Rice vinegar

Saturday, April 6, 2013 0 comments
rice-vinegar
Rice vinegar is a vinegar made from fermented rice or rice wine in China, Japan, Korea, Indonesia and Vietnam.
White rice vinegar is a colourless to pale yellow liquid, higher in acetic acid than other Chinese vinegars, but still less acidic and milder in flavour than Western vinegars.
Black rice vinegar is very popular in southern China. Chinkiang Vinegar, which originated in the city of Zhenjiang in the eastern coastal province of Jiangsu, is considered the best of the black rice vinegars.
Normally black rice vinegar is made with black glutinous rice (also called "sweet rice"), although millet or sorghum may be used instead. It is dark in colour, and has a deep, almost smoky flavour. In addition to Zhenjiang, it is also produced in Hong Kong.

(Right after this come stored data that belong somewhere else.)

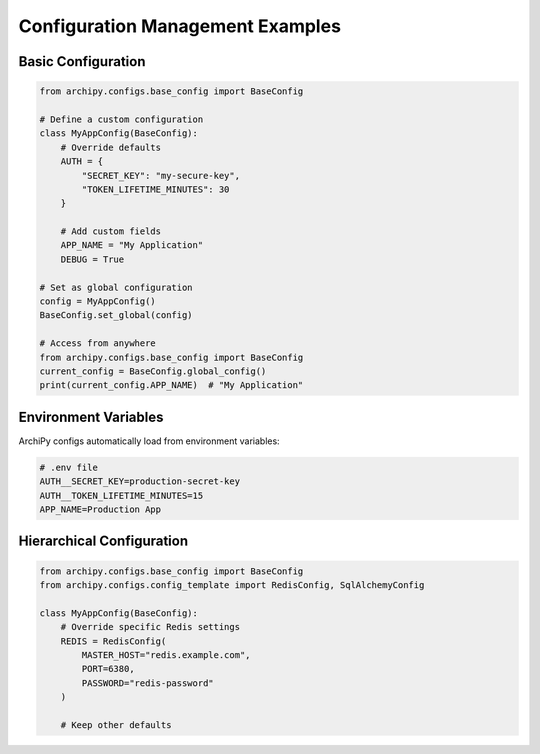 .. _examples_config:

Configuration Management Examples
================================

Basic Configuration
------------------

.. code-block:: python

    from archipy.configs.base_config import BaseConfig

    # Define a custom configuration
    class MyAppConfig(BaseConfig):
        # Override defaults
        AUTH = {
            "SECRET_KEY": "my-secure-key",
            "TOKEN_LIFETIME_MINUTES": 30
        }

        # Add custom fields
        APP_NAME = "My Application"
        DEBUG = True

    # Set as global configuration
    config = MyAppConfig()
    BaseConfig.set_global(config)

    # Access from anywhere
    from archipy.configs.base_config import BaseConfig
    current_config = BaseConfig.global_config()
    print(current_config.APP_NAME)  # "My Application"

Environment Variables
-------------------

ArchiPy configs automatically load from environment variables:

.. code-block:: bash

    # .env file
    AUTH__SECRET_KEY=production-secret-key
    AUTH__TOKEN_LIFETIME_MINUTES=15
    APP_NAME=Production App

Hierarchical Configuration
-------------------------

.. code-block:: python

    from archipy.configs.base_config import BaseConfig
    from archipy.configs.config_template import RedisConfig, SqlAlchemyConfig

    class MyAppConfig(BaseConfig):
        # Override specific Redis settings
        REDIS = RedisConfig(
            MASTER_HOST="redis.example.com",
            PORT=6380,
            PASSWORD="redis-password"
        )

        # Keep other defaults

Red rice vinegar is darker than white rice vinegar, and more pale than black rice vinegar, with a distinctive red colour from Red yeast rice, which is cultivated with the mold Monascus purpureus. This vinegar has a distinctive flavour of its own due to the red mold.
In Chinese cookbooks, ½ tablespoon of Western distilled white vinegar is stated to be equivalent in strength to 1 tablespoon Chinkiang vinegar, and recipes which call for 4 teaspoons of red rice vinegar could be substituted with only 3 teaspoons of white vinegar.